[WHAT TO DO] Print each of the following entries verbatim, without altering a single character.

---- DATA IN THIS EXERCISE

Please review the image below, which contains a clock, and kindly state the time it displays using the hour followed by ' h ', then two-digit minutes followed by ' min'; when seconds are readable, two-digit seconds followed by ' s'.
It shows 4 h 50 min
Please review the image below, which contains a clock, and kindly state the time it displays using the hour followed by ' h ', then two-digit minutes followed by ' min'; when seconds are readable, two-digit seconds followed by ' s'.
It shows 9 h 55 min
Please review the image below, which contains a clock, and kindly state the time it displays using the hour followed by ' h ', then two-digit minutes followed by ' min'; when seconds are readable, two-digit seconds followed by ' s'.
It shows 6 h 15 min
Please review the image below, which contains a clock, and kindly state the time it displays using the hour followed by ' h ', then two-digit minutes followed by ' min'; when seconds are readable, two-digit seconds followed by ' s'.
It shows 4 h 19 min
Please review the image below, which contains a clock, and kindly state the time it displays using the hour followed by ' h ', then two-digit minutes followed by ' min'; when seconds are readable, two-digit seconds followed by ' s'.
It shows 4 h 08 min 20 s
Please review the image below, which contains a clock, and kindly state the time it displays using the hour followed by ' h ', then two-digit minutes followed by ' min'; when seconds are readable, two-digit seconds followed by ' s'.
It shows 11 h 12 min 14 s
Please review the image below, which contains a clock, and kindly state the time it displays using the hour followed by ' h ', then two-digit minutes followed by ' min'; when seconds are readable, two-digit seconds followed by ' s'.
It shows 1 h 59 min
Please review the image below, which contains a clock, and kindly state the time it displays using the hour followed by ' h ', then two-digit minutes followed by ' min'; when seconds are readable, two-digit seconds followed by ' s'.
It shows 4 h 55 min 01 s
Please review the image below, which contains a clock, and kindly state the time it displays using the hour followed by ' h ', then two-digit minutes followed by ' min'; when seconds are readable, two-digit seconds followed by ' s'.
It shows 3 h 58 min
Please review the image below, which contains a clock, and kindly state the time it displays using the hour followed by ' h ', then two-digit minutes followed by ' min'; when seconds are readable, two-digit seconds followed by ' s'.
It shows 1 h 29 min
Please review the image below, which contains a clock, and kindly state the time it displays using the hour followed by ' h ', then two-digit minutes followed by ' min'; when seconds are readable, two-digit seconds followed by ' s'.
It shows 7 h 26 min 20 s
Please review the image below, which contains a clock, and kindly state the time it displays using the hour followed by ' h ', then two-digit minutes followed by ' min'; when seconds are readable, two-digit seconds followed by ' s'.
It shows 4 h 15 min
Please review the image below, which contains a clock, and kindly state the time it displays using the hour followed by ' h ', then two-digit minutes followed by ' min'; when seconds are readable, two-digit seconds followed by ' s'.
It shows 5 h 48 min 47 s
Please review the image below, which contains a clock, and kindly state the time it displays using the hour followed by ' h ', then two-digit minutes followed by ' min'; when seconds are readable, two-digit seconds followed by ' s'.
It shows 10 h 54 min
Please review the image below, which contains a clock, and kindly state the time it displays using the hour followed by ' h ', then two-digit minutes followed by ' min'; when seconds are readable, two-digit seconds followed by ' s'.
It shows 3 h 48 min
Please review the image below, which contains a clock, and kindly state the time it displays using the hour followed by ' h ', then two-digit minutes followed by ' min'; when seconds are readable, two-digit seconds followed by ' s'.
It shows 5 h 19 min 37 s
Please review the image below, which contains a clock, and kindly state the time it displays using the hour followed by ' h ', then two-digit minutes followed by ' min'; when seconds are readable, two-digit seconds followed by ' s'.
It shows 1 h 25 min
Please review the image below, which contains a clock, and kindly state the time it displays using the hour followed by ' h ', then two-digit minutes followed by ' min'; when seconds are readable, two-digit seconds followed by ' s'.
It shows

--------

[WRITTEN SOLUTION]
Please review the image below, which contains a clock, and kindly state the time it displays using the hour followed by ' h ', then two-digit minutes followed by ' min'; when seconds are readable, two-digit seconds followed by ' s'.
It shows 4 h 50 min
Please review the image below, which contains a clock, and kindly state the time it displays using the hour followed by ' h ', then two-digit minutes followed by ' min'; when seconds are readable, two-digit seconds followed by ' s'.
It shows 9 h 55 min
Please review the image below, which contains a clock, and kindly state the time it displays using the hour followed by ' h ', then two-digit minutes followed by ' min'; when seconds are readable, two-digit seconds followed by ' s'.
It shows 6 h 15 min
Please review the image below, which contains a clock, and kindly state the time it displays using the hour followed by ' h ', then two-digit minutes followed by ' min'; when seconds are readable, two-digit seconds followed by ' s'.
It shows 4 h 19 min
Please review the image below, which contains a clock, and kindly state the time it displays using the hour followed by ' h ', then two-digit minutes followed by ' min'; when seconds are readable, two-digit seconds followed by ' s'.
It shows 4 h 08 min 20 s
Please review the image below, which contains a clock, and kindly state the time it displays using the hour followed by ' h ', then two-digit minutes followed by ' min'; when seconds are readable, two-digit seconds followed by ' s'.
It shows 11 h 12 min 14 s
Please review the image below, which contains a clock, and kindly state the time it displays using the hour followed by ' h ', then two-digit minutes followed by ' min'; when seconds are readable, two-digit seconds followed by ' s'.
It shows 1 h 59 min
Please review the image below, which contains a clock, and kindly state the time it displays using the hour followed by ' h ', then two-digit minutes followed by ' min'; when seconds are readable, two-digit seconds followed by ' s'.
It shows 4 h 55 min 01 s
Please review the image below, which contains a clock, and kindly state the time it displays using the hour followed by ' h ', then two-digit minutes followed by ' min'; when seconds are readable, two-digit seconds followed by ' s'.
It shows 3 h 58 min
Please review the image below, which contains a clock, and kindly state the time it displays using the hour followed by ' h ', then two-digit minutes followed by ' min'; when seconds are readable, two-digit seconds followed by ' s'.
It shows 1 h 29 min
Please review the image below, which contains a clock, and kindly state the time it displays using the hour followed by ' h ', then two-digit minutes followed by ' min'; when seconds are readable, two-digit seconds followed by ' s'.
It shows 7 h 26 min 20 s
Please review the image below, which contains a clock, and kindly state the time it displays using the hour followed by ' h ', then two-digit minutes followed by ' min'; when seconds are readable, two-digit seconds followed by ' s'.
It shows 4 h 15 min
Please review the image below, which contains a clock, and kindly state the time it displays using the hour followed by ' h ', then two-digit minutes followed by ' min'; when seconds are readable, two-digit seconds followed by ' s'.
It shows 5 h 48 min 47 s
Please review the image below, which contains a clock, and kindly state the time it displays using the hour followed by ' h ', then two-digit minutes followed by ' min'; when seconds are readable, two-digit seconds followed by ' s'.
It shows 10 h 54 min
Please review the image below, which contains a clock, and kindly state the time it displays using the hour followed by ' h ', then two-digit minutes followed by ' min'; when seconds are readable, two-digit seconds followed by ' s'.
It shows 3 h 48 min
Please review the image below, which contains a clock, and kindly state the time it displays using the hour followed by ' h ', then two-digit minutes followed by ' min'; when seconds are readable, two-digit seconds followed by ' s'.
It shows 5 h 19 min 37 s
Please review the image below, which contains a clock, and kindly state the time it displays using the hour followed by ' h ', then two-digit minutes followed by ' min'; when seconds are readable, two-digit seconds followed by ' s'.
It shows 1 h 25 min
Please review the image below, which contains a clock, and kindly state the time it displays using the hour followed by ' h ', then two-digit minutes followed by ' min'; when seconds are readable, two-digit seconds followed by ' s'.
It shows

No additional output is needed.